===== Study text =====

# Forum More Stuff Debate & Technical Discussion  Acceptable height tolerances?

## brettule

The council says that a structure such as pergola or shed can be no higher than 3m without a building permit. A builder friend said that there are acceptable tolerances in the industry, so if the building is 3.1m tall for example then it would be deemed within the tolerance range. Just wondering if anyone knows what the tolerance acceptance is? 
cheers

----------


## OBBob

LOL ... I reckon you can argue whatever you want to yourself but if the council get involved for any reason they'd want 3.0m.

----------


## brettule

> if the council get involved for any reason they'd want 3.0m.

  Yeah but this is what I'm getting at. I've been led to believe that there is a reasonable accepted tolerance +/- mm or +/- % that is legislated or at least regulated by a building body of some sort. So the council could jump up and down all they want asking for your 3.1 hight to be lowered but if you had the written regulations on your side it would be a moot point.

===== Data records =====

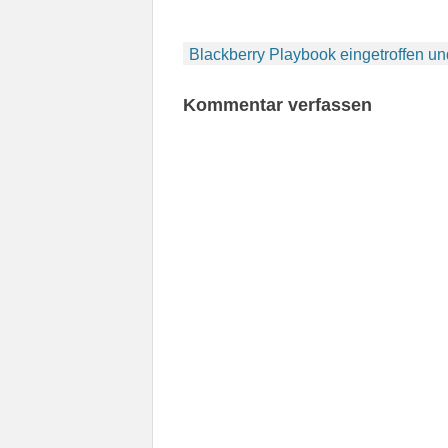
Beitragsnavigation
Blackberry Playbook eingetroffen u
Kommentar verfassen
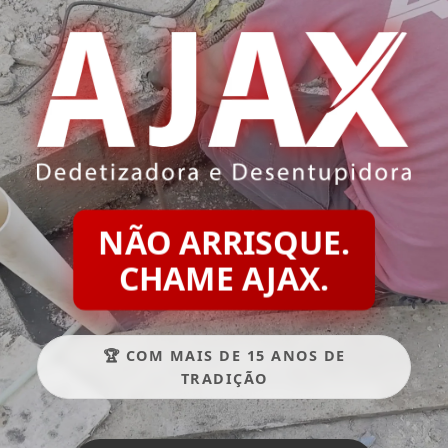
NÃO ARRISQUE.
CHAME AJAX.
🏆 COM MAIS DE 15 ANOS DE
TRADIÇÃO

=====

» Questions
1. In the records, swap "Kommentar verfassen" for "Kommentar schreiben" and write out every record again with nothing else altered. Leave the pictures out.
2. Write the next part of the forum thread on height tolerances for structures built without a permit, picking up after its last sentence.
The text and the records come from unrelated sources.

» Results
1.
Beitragsnavigation
Blackberry Playbook eingetroffen u
Kommentar schreiben
NÃO ARRISQUE.
CHAME AJAX.
🏆 COM MAIS DE 15 ANOS DE
TRADIÇÃO

2.
----------


## OBBob

OK ... watching with interest. You must be pretty keen to get that extra 100mm.

----------


## brettule

Hanging bikes from the roof, if 100mm means I won't be bumping my head into the tyres I'll take it.

----------


## paddyjoy

I reckon you would be safe enough with 3.1m. Worst case if the council got involved you would just raise the ground level around the structure by 100mm* and turn your 3.1m structure back into a 3.0m structure. 
* Assuming your council doesn't require approval to raise the level of your garden by 100mm, mine doesn't.

----------


## Random Username

Looky here - released just a few days ago - http://www.vba.vic.gov.au/__data/ass...ances-2015.pdf  "The VBA has released an updated edition of the _Guide to Standards and Tolerances_ to help building practitioners build quality homes and prevent disputes with their clients.
The _Guide to Standards and Tolerances 2015_  has been developed as a convenient reference to the minimum standards  and quality of domestic building work that can be expected. It provides  references to relevant areas of legislation and gives guidance on areas  of building standards that are not covered by legislation or most  building contracts.
 The 2015 edition includes important updates and revisions, such as: adjusted tolerances in line with amended Australian Standardsnew information on building maintenance for owners, in relation to building foundations and footingsupdated diagrams and tablesadditional explanatory notesupdated and expanded schedule of references used in the Guide."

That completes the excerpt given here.